• [RECORDS SUPPLIED]:
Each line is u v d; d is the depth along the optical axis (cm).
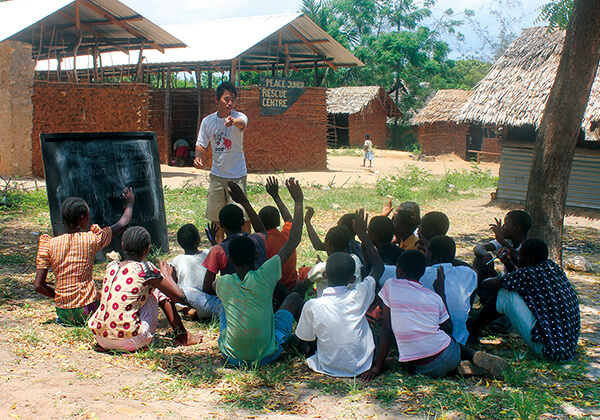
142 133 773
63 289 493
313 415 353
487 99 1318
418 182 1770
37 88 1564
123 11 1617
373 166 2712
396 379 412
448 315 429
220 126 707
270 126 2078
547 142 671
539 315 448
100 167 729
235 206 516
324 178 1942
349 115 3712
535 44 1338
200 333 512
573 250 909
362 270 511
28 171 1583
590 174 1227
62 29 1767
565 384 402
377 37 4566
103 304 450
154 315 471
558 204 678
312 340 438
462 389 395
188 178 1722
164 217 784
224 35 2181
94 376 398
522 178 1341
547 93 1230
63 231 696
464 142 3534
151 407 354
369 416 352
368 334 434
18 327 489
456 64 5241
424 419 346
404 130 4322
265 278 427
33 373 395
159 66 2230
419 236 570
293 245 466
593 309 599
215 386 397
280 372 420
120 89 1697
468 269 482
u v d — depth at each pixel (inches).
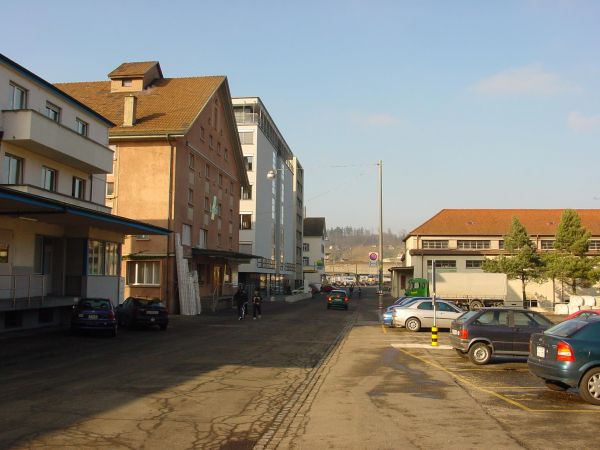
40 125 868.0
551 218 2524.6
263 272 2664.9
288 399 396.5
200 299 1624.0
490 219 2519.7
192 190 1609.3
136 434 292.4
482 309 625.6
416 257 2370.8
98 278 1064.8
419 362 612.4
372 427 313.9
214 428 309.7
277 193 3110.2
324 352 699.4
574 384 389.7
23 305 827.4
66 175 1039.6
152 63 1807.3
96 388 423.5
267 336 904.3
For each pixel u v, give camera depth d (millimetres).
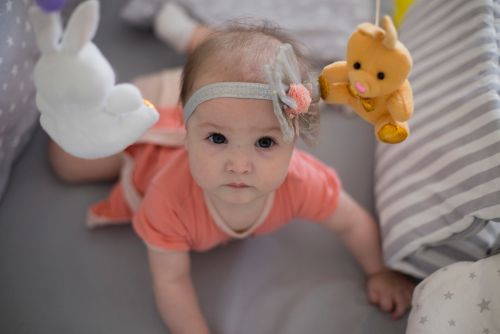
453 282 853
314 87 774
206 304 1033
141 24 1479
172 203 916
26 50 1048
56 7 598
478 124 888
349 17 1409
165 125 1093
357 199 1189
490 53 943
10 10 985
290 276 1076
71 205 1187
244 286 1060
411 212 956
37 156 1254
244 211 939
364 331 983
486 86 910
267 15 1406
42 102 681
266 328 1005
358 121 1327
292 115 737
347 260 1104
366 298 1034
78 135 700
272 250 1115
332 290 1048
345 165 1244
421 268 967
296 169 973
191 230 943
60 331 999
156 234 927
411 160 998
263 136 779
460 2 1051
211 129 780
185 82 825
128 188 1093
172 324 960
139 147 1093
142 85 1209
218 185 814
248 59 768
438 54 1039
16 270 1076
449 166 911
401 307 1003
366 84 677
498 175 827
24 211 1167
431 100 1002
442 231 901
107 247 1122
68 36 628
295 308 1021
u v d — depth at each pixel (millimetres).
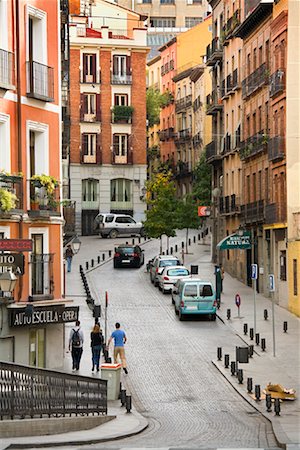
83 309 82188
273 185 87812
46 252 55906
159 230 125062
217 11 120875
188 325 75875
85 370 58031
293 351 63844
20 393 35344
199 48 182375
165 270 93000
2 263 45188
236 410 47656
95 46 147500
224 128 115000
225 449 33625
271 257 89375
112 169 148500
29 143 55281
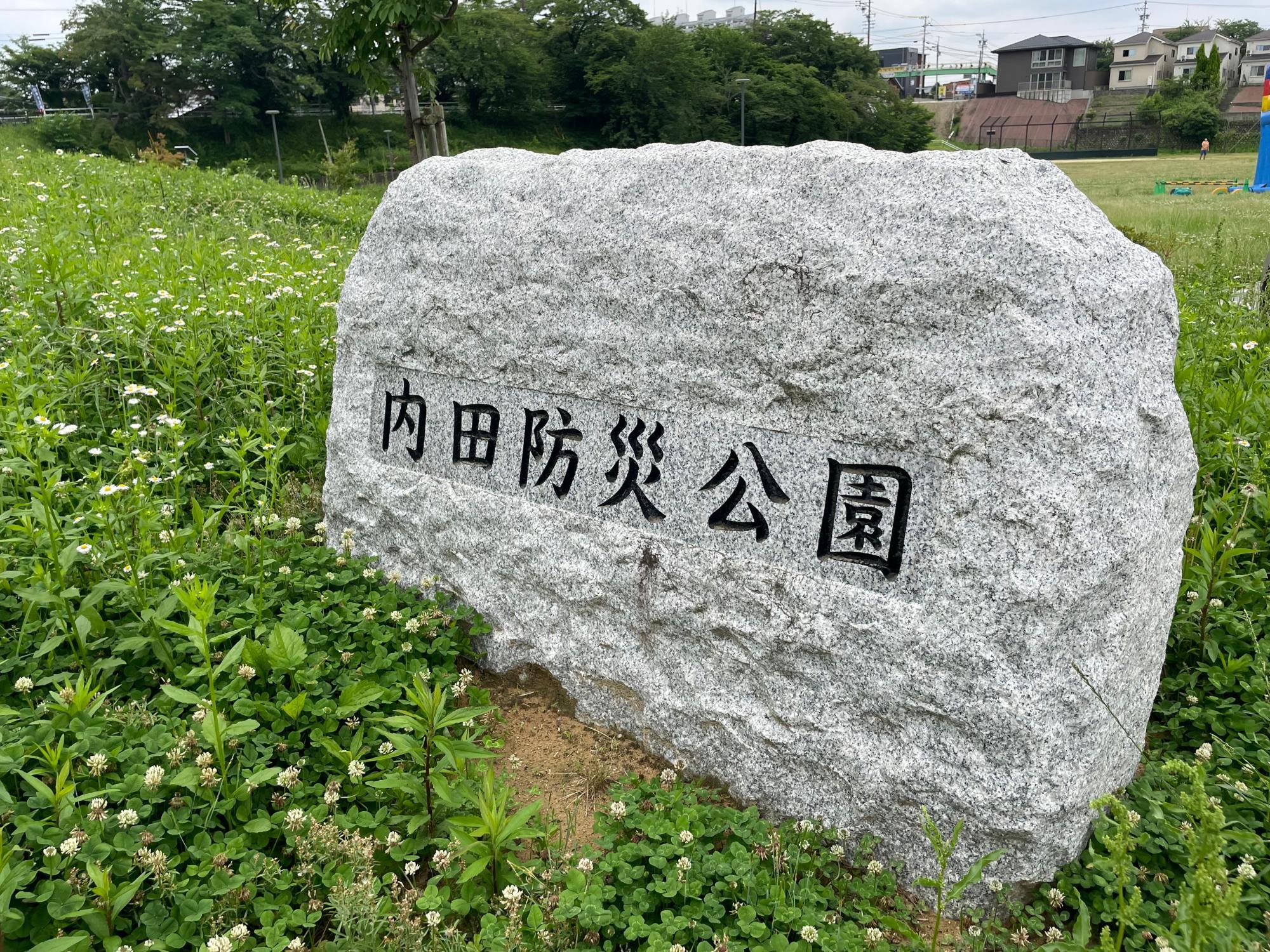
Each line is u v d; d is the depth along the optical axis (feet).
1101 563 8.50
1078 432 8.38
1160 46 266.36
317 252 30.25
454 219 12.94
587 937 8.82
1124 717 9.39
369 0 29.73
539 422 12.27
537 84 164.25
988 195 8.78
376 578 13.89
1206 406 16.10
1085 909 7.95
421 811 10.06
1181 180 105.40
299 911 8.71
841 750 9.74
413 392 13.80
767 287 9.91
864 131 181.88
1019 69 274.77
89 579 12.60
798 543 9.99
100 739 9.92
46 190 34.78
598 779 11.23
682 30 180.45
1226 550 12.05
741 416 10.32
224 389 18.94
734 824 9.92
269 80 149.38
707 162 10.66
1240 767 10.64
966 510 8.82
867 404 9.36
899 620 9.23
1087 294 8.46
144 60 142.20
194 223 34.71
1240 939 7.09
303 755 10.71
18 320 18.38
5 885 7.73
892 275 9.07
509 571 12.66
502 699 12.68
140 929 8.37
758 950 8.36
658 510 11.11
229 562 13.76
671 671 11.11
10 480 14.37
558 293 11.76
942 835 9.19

==

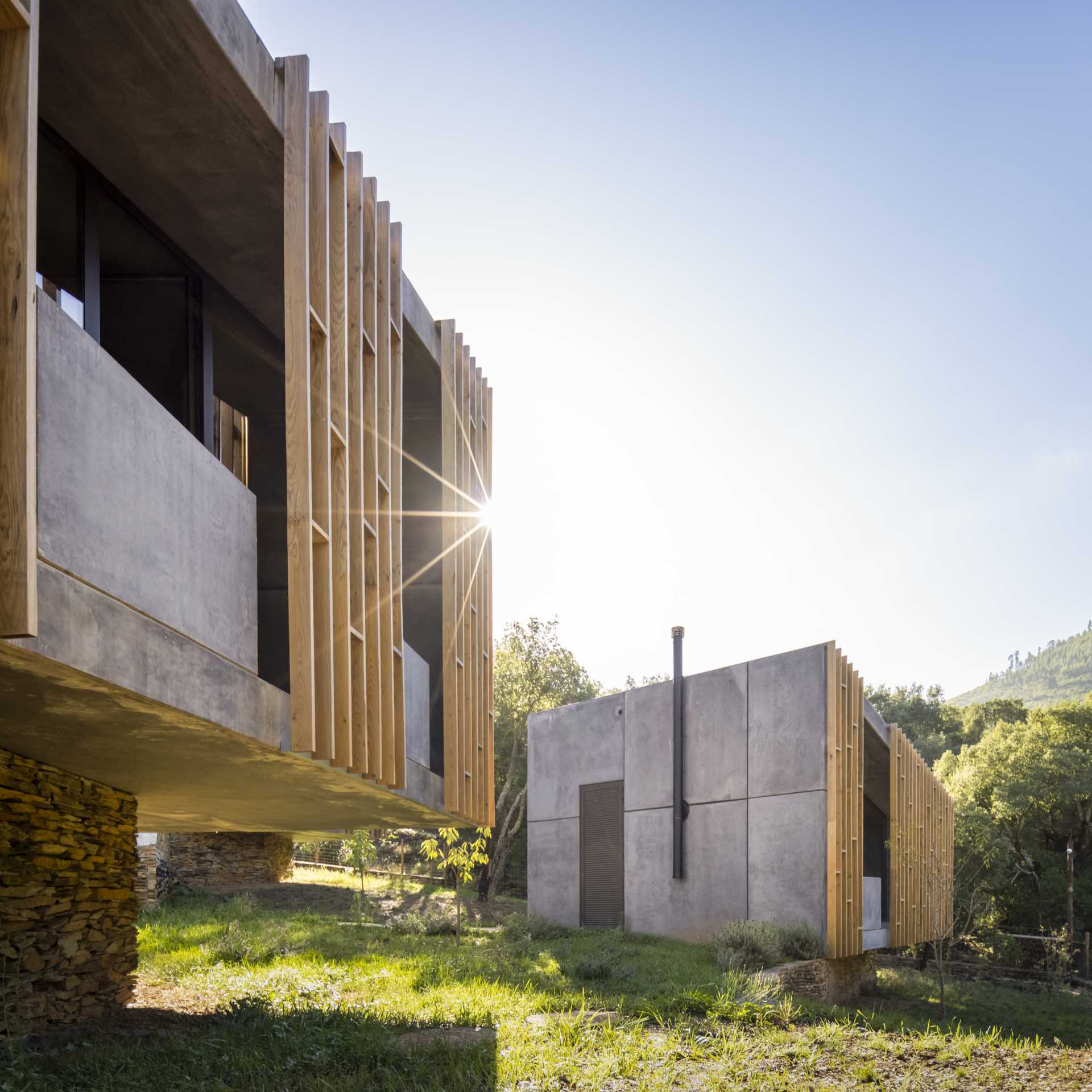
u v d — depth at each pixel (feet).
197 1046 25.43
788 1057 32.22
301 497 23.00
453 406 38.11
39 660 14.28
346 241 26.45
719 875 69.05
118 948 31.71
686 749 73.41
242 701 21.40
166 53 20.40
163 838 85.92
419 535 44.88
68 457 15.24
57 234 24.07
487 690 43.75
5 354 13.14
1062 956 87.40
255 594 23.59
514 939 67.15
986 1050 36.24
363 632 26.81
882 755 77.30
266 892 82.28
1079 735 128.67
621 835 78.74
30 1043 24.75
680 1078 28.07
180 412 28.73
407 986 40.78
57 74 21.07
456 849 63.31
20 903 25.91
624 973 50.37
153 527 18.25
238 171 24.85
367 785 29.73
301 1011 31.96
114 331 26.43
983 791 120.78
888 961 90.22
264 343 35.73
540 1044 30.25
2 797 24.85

• [THE PROBLEM]: From the records above, return exactly the lines running from the one that contains "547 93 1230" down to the one that contains "66 175 1039.6", both included, without any pictures.

• [EXPECTED OUTPUT]:
547 93 1230
63 231 696
464 142 3534
151 407 354
369 416 352
368 334 434
18 327 489
456 64 5241
424 419 346
404 130 4322
265 278 427
33 373 395
159 66 2230
419 236 570
293 245 466
593 309 599
215 386 397
280 372 420
120 89 1697
468 269 482
u v d — depth at each pixel (inches).
40 125 868.0
551 218 2524.6
263 272 2664.9
288 399 396.5
200 299 1624.0
490 219 2519.7
192 190 1609.3
136 434 292.4
482 309 625.6
416 257 2370.8
98 278 1064.8
419 362 612.4
372 427 313.9
214 428 309.7
277 193 3110.2
324 352 699.4
574 384 389.7
23 305 827.4
66 175 1039.6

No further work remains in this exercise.